Peter Byrne loved bedtime stories about Yeti and the Abominable Snowman. Unlike many people, as he grew up, his fascination continued. He became one of the world’s authorities on Bigfoot, and in 1976 he investigated what he viewed as a credible Bigfoot sighting.
At the time, Byrne was the director of the Bigfoot Information Center and Exhibition in The Dalles, Oregon. He got the tip from two biologists working for the U.S. Forest Service who had seen a tall creature moving among the trees. Byrne investigated and found a bit of skin and a few hairs.
He wanted the hair and skin examined, so he made an unusual request of the FBI: he sent them the sample and asked them to do a comparative analysis.
And he never heard back from them again.
The FBI recently uploaded some of their records, and among the newly released papers was Byrne’s request and their response, which he never received.
The FBI files show a letter dated February 24, 1977, which reads, in part, “It was concluded as a result of these examinations that the hairs are of deer family origin.” So, not Bigfoot.
Byrne is 93 years old now, and is rather disappointed to find out that the hairs have such predictable origins. It doesn’t put a damper on all the work he’s done over a lifetime, though.

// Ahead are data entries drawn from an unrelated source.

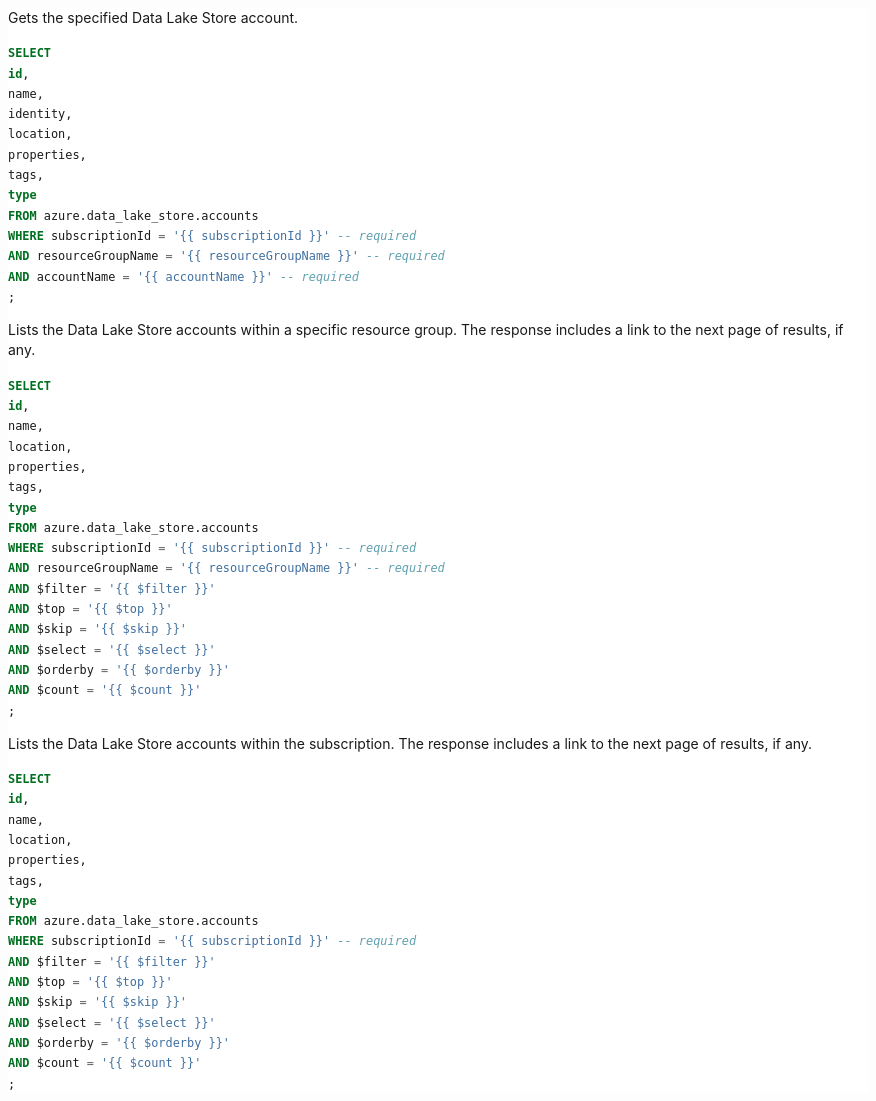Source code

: Gets the specified Data Lake Store account.

```sql
SELECT
id,
name,
identity,
location,
properties,
tags,
type
FROM azure.data_lake_store.accounts
WHERE subscriptionId = '{{ subscriptionId }}' -- required
AND resourceGroupName = '{{ resourceGroupName }}' -- required
AND accountName = '{{ accountName }}' -- required
;
```
</TabItem>
<TabItem value="list_by_resource_group">

Lists the Data Lake Store accounts within a specific resource group. The response includes a link to the next page of results, if any.

```sql
SELECT
id,
name,
location,
properties,
tags,
type
FROM azure.data_lake_store.accounts
WHERE subscriptionId = '{{ subscriptionId }}' -- required
AND resourceGroupName = '{{ resourceGroupName }}' -- required
AND $filter = '{{ $filter }}'
AND $top = '{{ $top }}'
AND $skip = '{{ $skip }}'
AND $select = '{{ $select }}'
AND $orderby = '{{ $orderby }}'
AND $count = '{{ $count }}'
;
```
</TabItem>
<TabItem value="list">

Lists the Data Lake Store accounts within the subscription. The response includes a link to the next page of results, if any.

```sql
SELECT
id,
name,
location,
properties,
tags,
type
FROM azure.data_lake_store.accounts
WHERE subscriptionId = '{{ subscriptionId }}' -- required
AND $filter = '{{ $filter }}'
AND $top = '{{ $top }}'
AND $skip = '{{ $skip }}'
AND $select = '{{ $select }}'
AND $orderby = '{{ $orderby }}'
AND $count = '{{ $count }}'
;
```
</TabItem>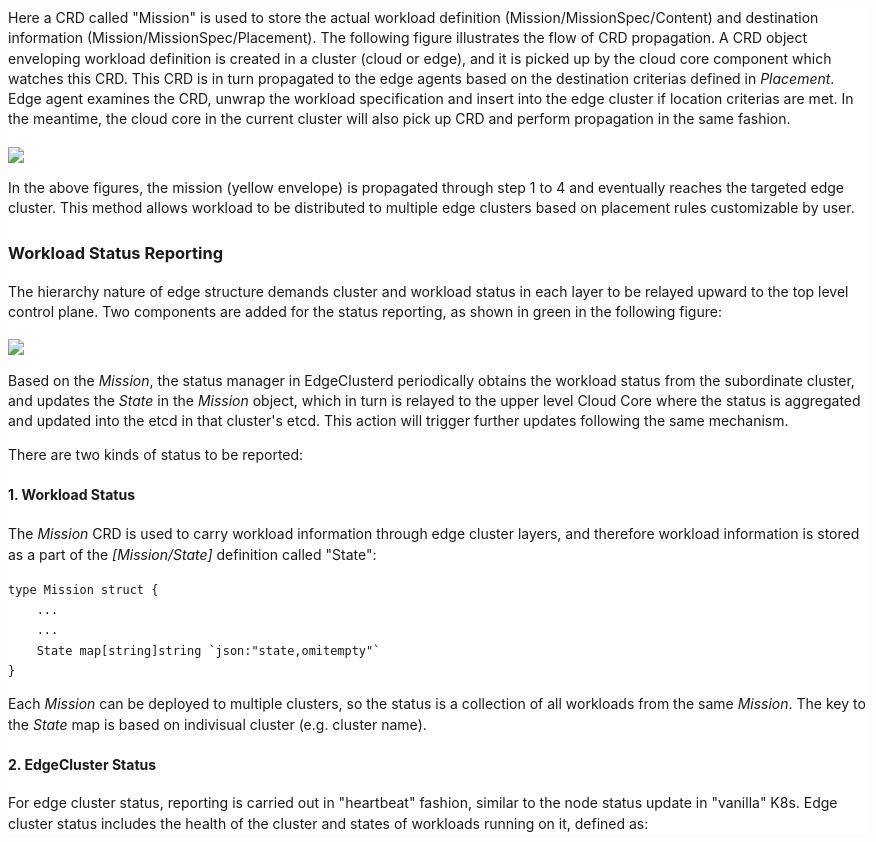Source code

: Here a CRD called "Mission" is used to store the actual workload definition (Mission/MissionSpec/Content) and destination information (Mission/MissionSpec/Placement). The following figure illustrates the flow of CRD propagation. A CRD object enveloping workload definition is created in a cluster (cloud or edge), and it is picked up by the cloud core component which watches this CRD. This CRD is in turn propagated to the edge agents based on the destination criterias defined in *Placement*. Edge agent examines the CRD, unwrap the workload specification and insert into the edge cluster if location criterias are met. In the meantime, the cloud core in the current cluster will also pick up CRD and perform propagation in the same fashion.   

<img src="images/workload-assignment.png"
     width="65%" 
     align="center"/>

In the above figures, the mission (yellow envelope) is propagated through step 1 to 4 and eventually reaches the targeted edge cluster. This method allows workload to be distributed to multiple edge clusters based on placement rules customizable by user. 

### Workload Status Reporting
The hierarchy nature of edge structure demands cluster and workload status in each layer to be relayed upward to the top level control plane. Two components are added for the status reporting, as shown in green in the following figure:

<img src="images/status-update-component.png"
     width="50%" 
     align="center"/>

Based on the *Mission*, the status manager in EdgeClusterd periodically obtains the workload status from the subordinate cluster, and updates the *State* in the *Mission* object, which in turn is relayed to the upper level Cloud Core where the status is aggregated and updated into the etcd in that cluster's etcd. This action will trigger further updates following the same mechanism.

There are two kinds of status to be reported:

#### 1. Workload Status
The *Mission* CRD is used to carry workload information through edge cluster layers, and therefore workload information is stored as a part of the *[Mission/State]* definition called "State":

```golang
type Mission struct {
	...
	...
	State map[string]string `json:"state,omitempty"`
}
```
Each *Mission* can be deployed to multiple clusters, so the status is a collection of all workloads from the same *Mission*. The key to the *State* map is based on indivisual cluster (e.g. cluster name). 

#### 2. EdgeCluster Status
For edge cluster status, reporting is carried out in "heartbeat" fashion, similar to the node status update in "vanilla" K8s. Edge cluster status includes the health of the cluster and states of workloads running on it, defined as:
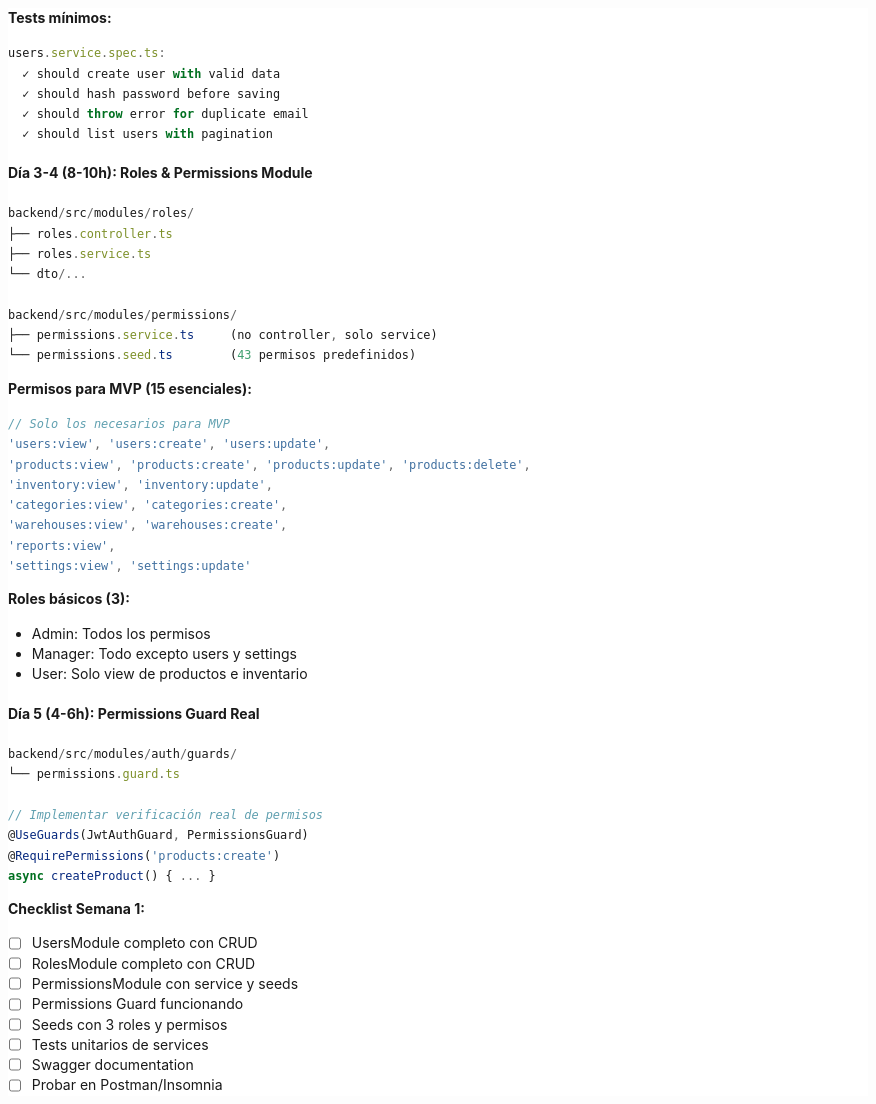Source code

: **Tests mínimos:**
```typescript
users.service.spec.ts:
  ✓ should create user with valid data
  ✓ should hash password before saving
  ✓ should throw error for duplicate email
  ✓ should list users with pagination
```

#### Día 3-4 (8-10h): Roles & Permissions Module
```typescript
backend/src/modules/roles/
├── roles.controller.ts
├── roles.service.ts
└── dto/...

backend/src/modules/permissions/
├── permissions.service.ts     (no controller, solo service)
└── permissions.seed.ts        (43 permisos predefinidos)
```

**Permisos para MVP (15 esenciales):**
```typescript
// Solo los necesarios para MVP
'users:view', 'users:create', 'users:update',
'products:view', 'products:create', 'products:update', 'products:delete',
'inventory:view', 'inventory:update',
'categories:view', 'categories:create',
'warehouses:view', 'warehouses:create',
'reports:view',
'settings:view', 'settings:update'
```

**Roles básicos (3):**
- Admin: Todos los permisos
- Manager: Todo excepto users y settings
- User: Solo view de productos e inventario

#### Día 5 (4-6h): Permissions Guard Real
```typescript
backend/src/modules/auth/guards/
└── permissions.guard.ts

// Implementar verificación real de permisos
@UseGuards(JwtAuthGuard, PermissionsGuard)
@RequirePermissions('products:create')
async createProduct() { ... }
```

**Checklist Semana 1:**
- [ ] UsersModule completo con CRUD
- [ ] RolesModule completo con CRUD
- [ ] PermissionsModule con service y seeds
- [ ] Permissions Guard funcionando
- [ ] Seeds con 3 roles y permisos
- [ ] Tests unitarios de services
- [ ] Swagger documentation
- [ ] Probar en Postman/Insomnia
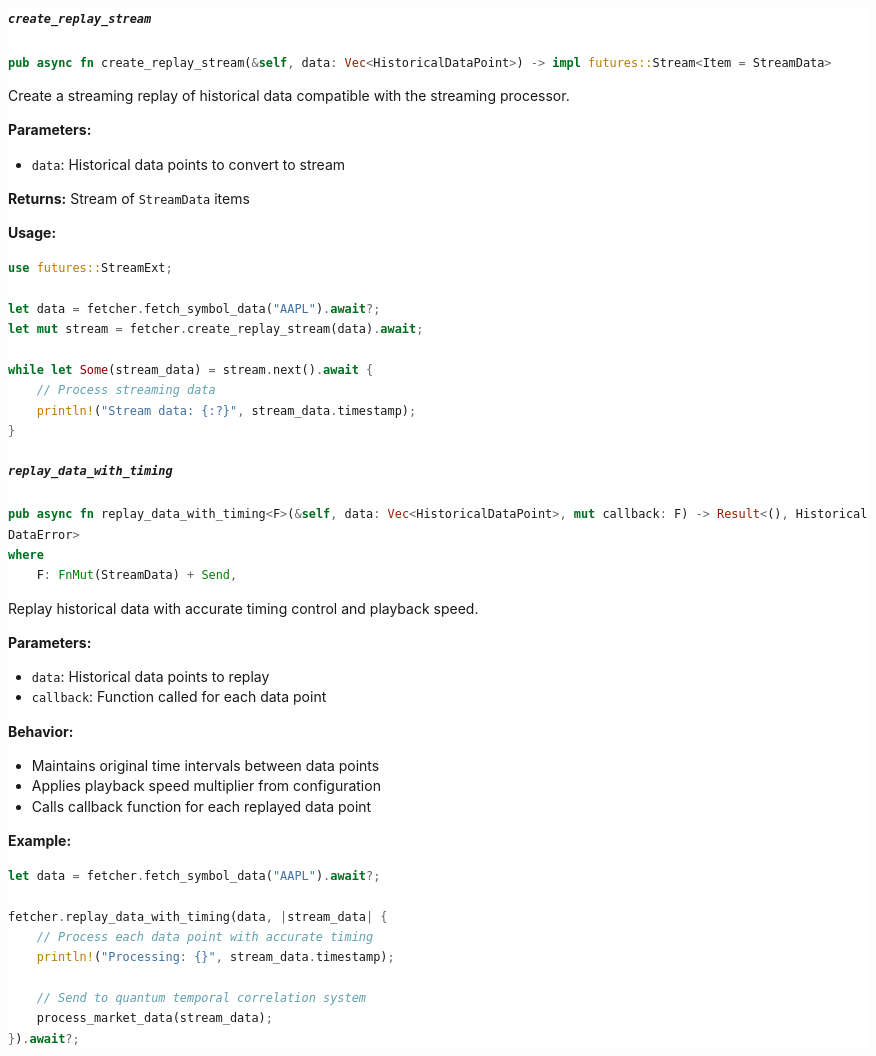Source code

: ##### `create_replay_stream`

```rust
pub async fn create_replay_stream(&self, data: Vec<HistoricalDataPoint>) -> impl futures::Stream<Item = StreamData>
```

Create a streaming replay of historical data compatible with the streaming processor.

**Parameters:**
- `data`: Historical data points to convert to stream

**Returns:** Stream of `StreamData` items

**Usage:**
```rust
use futures::StreamExt;

let data = fetcher.fetch_symbol_data("AAPL").await?;
let mut stream = fetcher.create_replay_stream(data).await;

while let Some(stream_data) = stream.next().await {
    // Process streaming data
    println!("Stream data: {:?}", stream_data.timestamp);
}
```

##### `replay_data_with_timing`

```rust
pub async fn replay_data_with_timing<F>(&self, data: Vec<HistoricalDataPoint>, mut callback: F) -> Result<(), HistoricalDataError>
where
    F: FnMut(StreamData) + Send,
```

Replay historical data with accurate timing control and playback speed.

**Parameters:**
- `data`: Historical data points to replay
- `callback`: Function called for each data point

**Behavior:**
- Maintains original time intervals between data points
- Applies playback speed multiplier from configuration
- Calls callback function for each replayed data point

**Example:**
```rust
let data = fetcher.fetch_symbol_data("AAPL").await?;

fetcher.replay_data_with_timing(data, |stream_data| {
    // Process each data point with accurate timing
    println!("Processing: {}", stream_data.timestamp);
    
    // Send to quantum temporal correlation system
    process_market_data(stream_data);
}).await?;
```
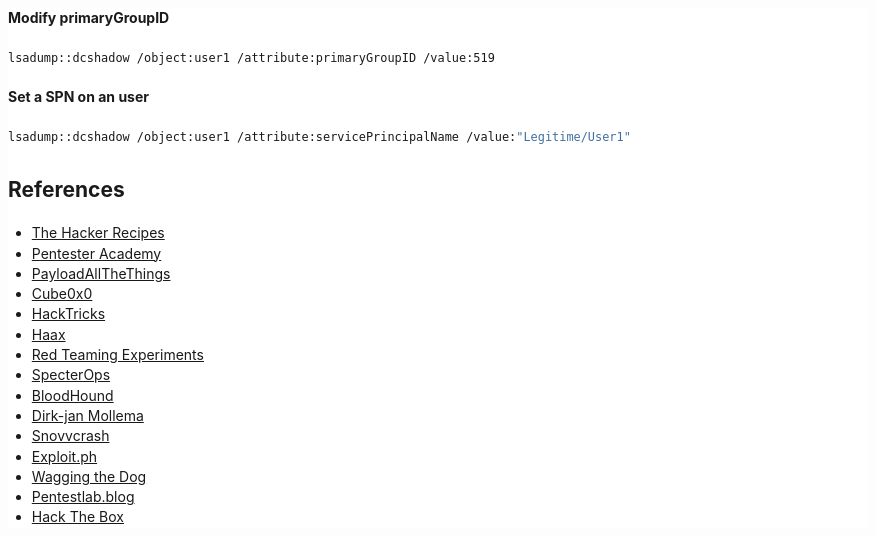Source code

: #### Modify primaryGroupID

```bash
lsadump::dcshadow /object:user1 /attribute:primaryGroupID /value:519
```

#### Set a SPN on an user

```bash
lsadump::dcshadow /object:user1 /attribute:servicePrincipalName /value:"Legitime/User1"
```

## References

* [The Hacker Recipes](https://www.thehacker.recipes)
* [Pentester Academy](https://www.pentesteracademy.com)
* [PayloadAllTheThings](https://github.com/swisskyrepo/PayloadsAllTheThings/blob/master/Methodology%20and%20Resources/Active%20Directory%20Attack.md)
* [Cube0x0](https://cube0x0.github.io)
* [HackTricks](https://book.hacktricks.xyz/welcome/readme)
* [Haax](https://cheatsheet.haax.fr/)
* [Red Teaming Experiments](https://www.ired.team)
* [SpecterOps](https://posts.specterops.io)
* [BloodHound](https://bloodhound.readthedocs.io/en/latest/index.html)
* [Dirk-jan Mollema](https://dirkjanm.io)
* [Snovvcrash](https://ppn.snovvcrash.rocks)
* [Exploit.ph](https://exploit.ph/)
* [Wagging the Dog](https://shenaniganslabs.io/2019/01/28/Wagging-the-Dog.html)
* [Pentestlab.blog](https://pentestlab.blog/)
* [Hack The Box](https://www.hackthebox.com/)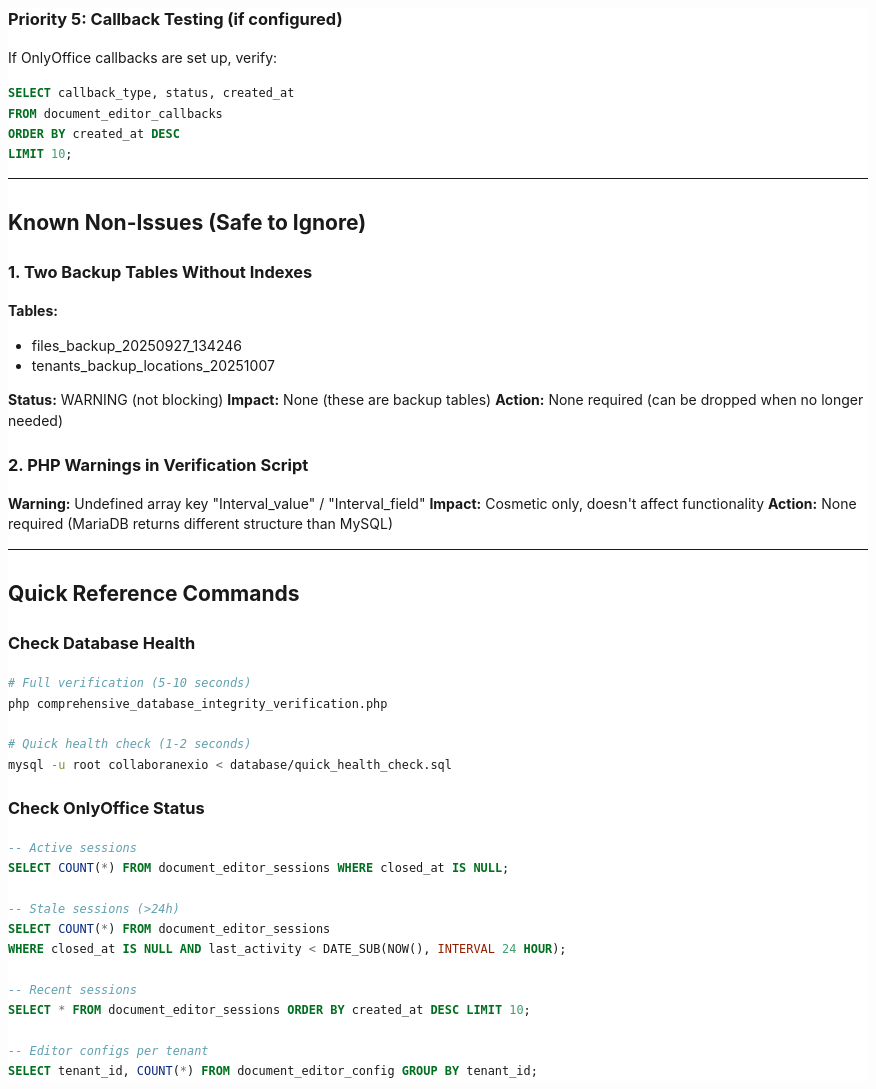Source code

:### Priority 5: Callback Testing (if configured)
If OnlyOffice callbacks are set up, verify:
```sql
SELECT callback_type, status, created_at
FROM document_editor_callbacks
ORDER BY created_at DESC
LIMIT 10;
```

---

## Known Non-Issues (Safe to Ignore)

### 1. Two Backup Tables Without Indexes
**Tables:**
- files_backup_20250927_134246
- tenants_backup_locations_20251007

**Status:** WARNING (not blocking)
**Impact:** None (these are backup tables)
**Action:** None required (can be dropped when no longer needed)

### 2. PHP Warnings in Verification Script
**Warning:** Undefined array key "Interval_value" / "Interval_field"
**Impact:** Cosmetic only, doesn't affect functionality
**Action:** None required (MariaDB returns different structure than MySQL)

---

## Quick Reference Commands

### Check Database Health
```bash
# Full verification (5-10 seconds)
php comprehensive_database_integrity_verification.php

# Quick health check (1-2 seconds)
mysql -u root collaboranexio < database/quick_health_check.sql
```

### Check OnlyOffice Status
```sql
-- Active sessions
SELECT COUNT(*) FROM document_editor_sessions WHERE closed_at IS NULL;

-- Stale sessions (>24h)
SELECT COUNT(*) FROM document_editor_sessions
WHERE closed_at IS NULL AND last_activity < DATE_SUB(NOW(), INTERVAL 24 HOUR);

-- Recent sessions
SELECT * FROM document_editor_sessions ORDER BY created_at DESC LIMIT 10;

-- Editor configs per tenant
SELECT tenant_id, COUNT(*) FROM document_editor_config GROUP BY tenant_id;
```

According to The Washington Post, the FBI may have had a good reason to test the sample. There was a typo in the “Washington Environmental Atlas,” which mistakenly said that the FBI had examined sasquatch samples. They may have wanted to put those rumors to rest by actually testing a sample from a purported sasquatch.
Regardless of their reasons, they took Byrne’s request seriously. It’s just too bad it took 40 years for him to find out the results.